We have started feeling the heat of climate change in a diffused form when we feel disheartened on not finding something we expected. It is usually associated with tourism. For example, all our lives, we learnt that hills are cool and that it snows there every winter. But often people visit the conventionally cooler places and end up getting dejected on seeing their beliefs turning false. I went to Joshimath so that I could visit Auli too and enjoy winters there. But unfortunately, there was very less snow. There was no point of going to Auli as snow wasn’t good enough for skiing. Even the films and songs that we indulged in while growing up, showed hills to be some kind of paradise. For instance, there was a song from the film Ram teri Ganga maili ho gayi, which said, “husna pahdaon ka, kya kehna ke baron mahine, yahan mausam jaadon ka” , meaning that hills are so beautiful because they have winters all 12 months. Although the song is still a rage in hills, but since the time when this song was written, climate has undergone dramatic change and it’s not so wintery any more. I get up every morning expecting to see some snow here, but even though it’s January time, there’s no snow. My acquaintances from plains keep trying to confirm that it is freezing cold here, but they too feel surprised when I tell them that weather is alright. It’s not that cold. In fact it is colder in Delhi and other surrounding places of northern India. That cold is evident in my mom’s voice when she calls me.

I imagine how much disappointed our kids would be when they will see no characteristics of weather they read in books or watch in films when they actually visit such a place. Even the notion of ‘river’ has changed. Often while travelling I see some water body which natives of that place refer to as river, but to me it doesn’t look like anything more than liquid spill. It will be sad if kids were to see rivers and trees and green pastures only in books and photos. I can see at least some snow, albeit in farther hills. But I doubt my kids will see even that much snow. I am still an outsider in hills. My disappointment is temporary. After I go back to Delhi, I might forget it all. But for the people in villages here different types of weathers have strong connection with the life and culture here. Their festivals are associated with different seasons. They look forward to play in snow every year. Even though it is cold, they enjoy snow as it’s a part of their calendar. They make makeshift boards and do snow boarding. These people must be deeply saddened with this varying pattern of weather.

I guess people are not so active in preserving climate even now because, climate change hasn’t been strong enough to hit the very existence of lot of people in an obvious manner. Droughts and floods in unlikely places are of course result of climate change only. But such causal relationship is not obvious enough for a common man to become sensitive and take action. Humans anyway have strongest tendency to adapt, so if the change is not very huge and quick, people can get used to such things as falling rainfall or lack of snow.

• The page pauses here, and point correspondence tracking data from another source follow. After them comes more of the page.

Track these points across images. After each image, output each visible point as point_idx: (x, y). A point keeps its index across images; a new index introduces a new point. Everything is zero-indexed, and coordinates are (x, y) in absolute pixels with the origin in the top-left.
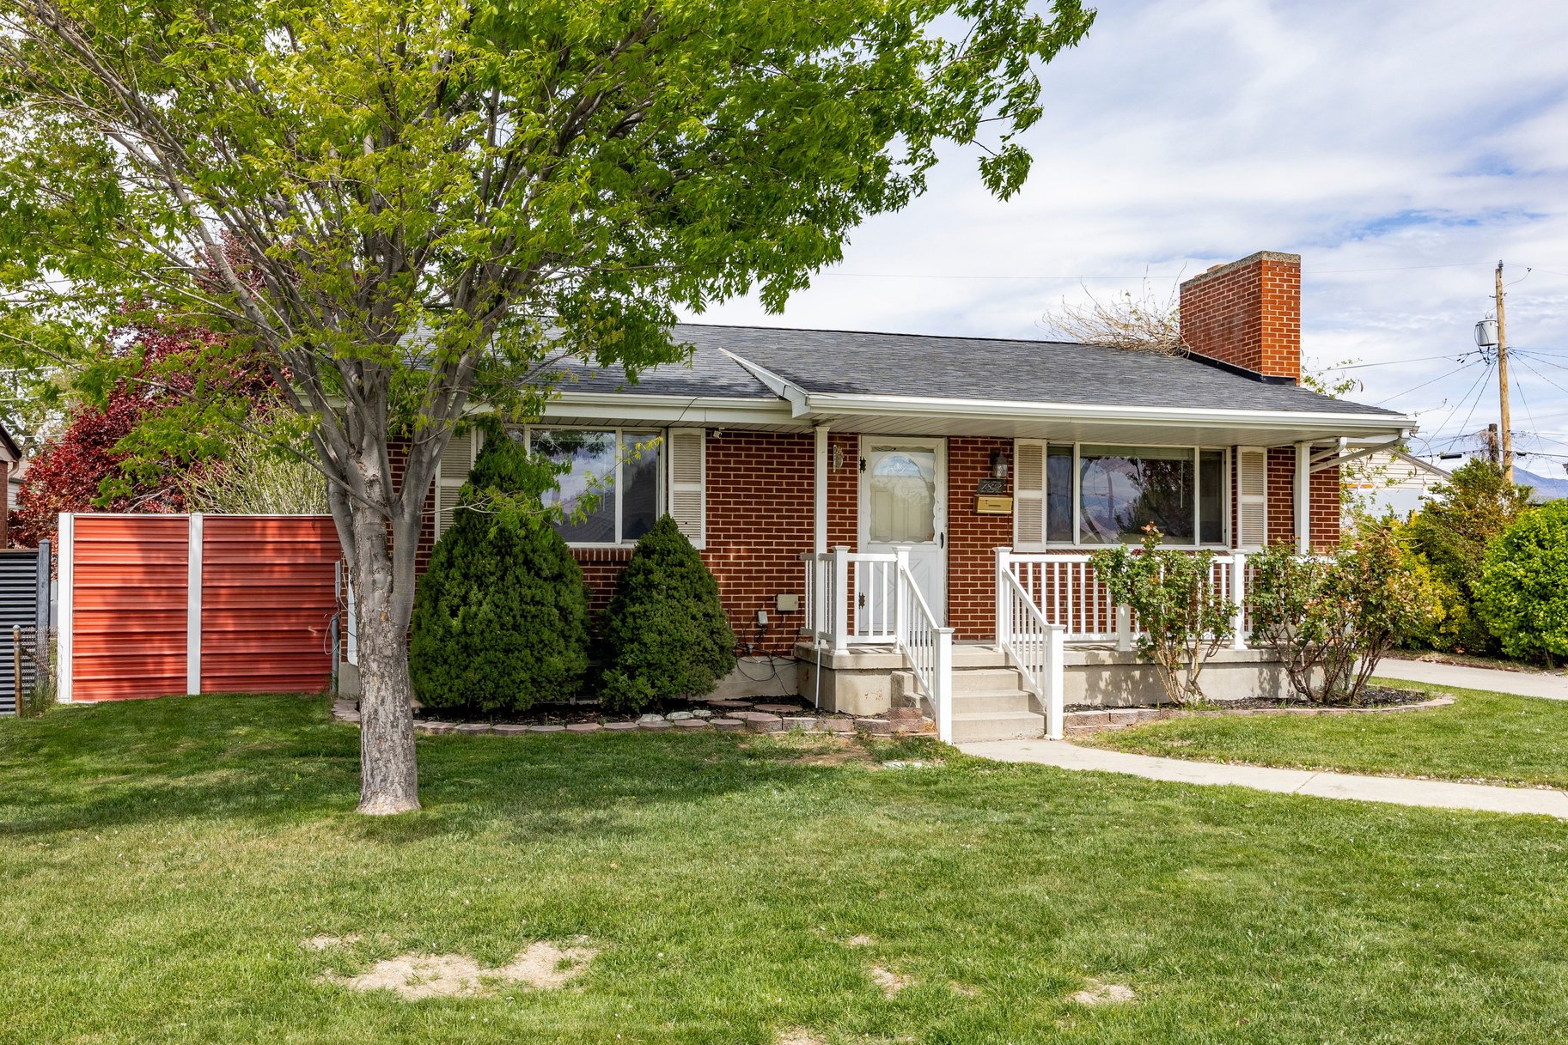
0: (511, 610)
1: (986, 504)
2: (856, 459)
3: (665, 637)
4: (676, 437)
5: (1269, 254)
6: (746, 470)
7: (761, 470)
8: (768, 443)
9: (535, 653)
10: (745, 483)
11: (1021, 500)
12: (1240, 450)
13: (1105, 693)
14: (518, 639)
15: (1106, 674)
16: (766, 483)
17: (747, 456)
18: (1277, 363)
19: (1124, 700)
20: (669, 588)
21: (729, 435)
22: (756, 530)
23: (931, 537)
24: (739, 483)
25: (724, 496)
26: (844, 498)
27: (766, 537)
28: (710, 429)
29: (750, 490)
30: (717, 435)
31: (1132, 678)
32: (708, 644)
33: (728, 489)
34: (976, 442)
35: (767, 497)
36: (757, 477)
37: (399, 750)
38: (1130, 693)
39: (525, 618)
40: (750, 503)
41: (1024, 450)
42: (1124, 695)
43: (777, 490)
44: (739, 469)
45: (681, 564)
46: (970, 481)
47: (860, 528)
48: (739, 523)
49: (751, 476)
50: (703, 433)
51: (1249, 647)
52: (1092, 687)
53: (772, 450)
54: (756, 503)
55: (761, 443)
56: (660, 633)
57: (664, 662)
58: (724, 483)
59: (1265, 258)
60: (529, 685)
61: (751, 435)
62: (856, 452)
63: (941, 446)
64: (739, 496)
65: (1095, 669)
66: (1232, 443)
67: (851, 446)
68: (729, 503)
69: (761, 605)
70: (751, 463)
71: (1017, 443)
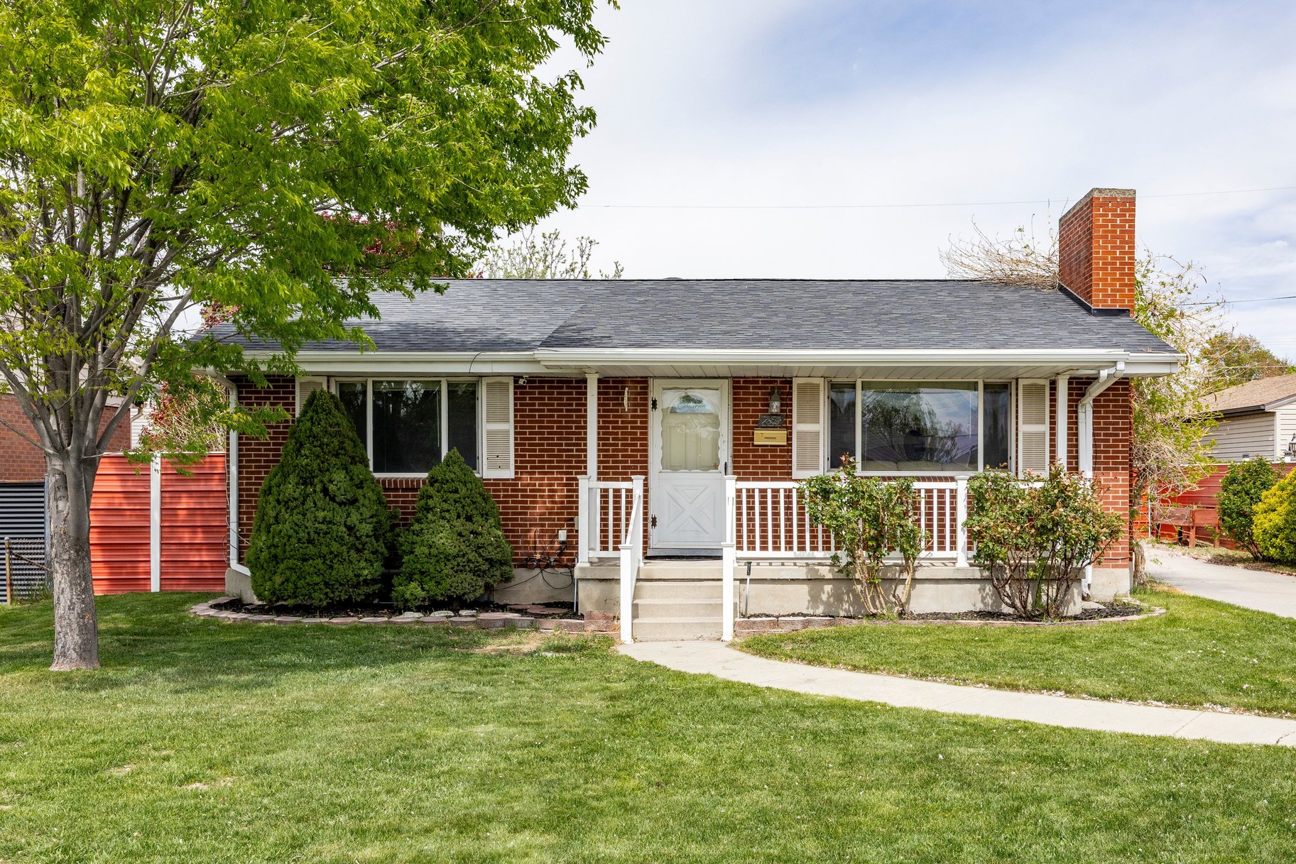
0: (307, 528)
1: (762, 437)
2: (646, 399)
3: (432, 550)
4: (488, 385)
5: (1100, 191)
6: (549, 411)
7: (561, 410)
8: (567, 388)
9: (328, 562)
10: (548, 422)
11: (798, 433)
12: (1021, 382)
13: (827, 604)
14: (312, 550)
15: (828, 588)
16: (566, 422)
17: (549, 399)
18: (1109, 296)
19: (845, 610)
20: (442, 511)
21: (534, 382)
22: (558, 462)
23: (716, 467)
24: (543, 422)
25: (530, 433)
26: (636, 433)
27: (567, 467)
28: (517, 378)
29: (553, 427)
30: (521, 382)
31: (854, 591)
32: (472, 556)
33: (534, 428)
34: (757, 382)
35: (567, 433)
36: (558, 416)
37: (74, 626)
38: (852, 604)
39: (319, 534)
40: (553, 439)
41: (802, 388)
42: (846, 606)
43: (576, 427)
44: (543, 411)
45: (456, 491)
46: (752, 416)
47: (650, 459)
48: (543, 456)
49: (553, 416)
50: (511, 381)
51: (971, 565)
52: (815, 599)
53: (571, 393)
54: (558, 439)
55: (562, 388)
56: (431, 547)
57: (432, 570)
58: (530, 422)
59: (1096, 195)
60: (322, 587)
61: (553, 382)
62: (646, 393)
63: (726, 385)
64: (543, 433)
65: (817, 582)
66: (1014, 375)
67: (641, 388)
68: (535, 439)
69: (563, 525)
70: (553, 405)
71: (796, 382)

As long it is not as widespread and obvious as some kind of epidemic, people will not respond much on a large scale for example carrying out districts wide forestation. But people should learn from their follies. They should not wait for a crisis to actually hit their door for them to get their a** moving. I think environmentalists too will not do harm if they create an atmosphere of fear which can force people to become active in saving climate.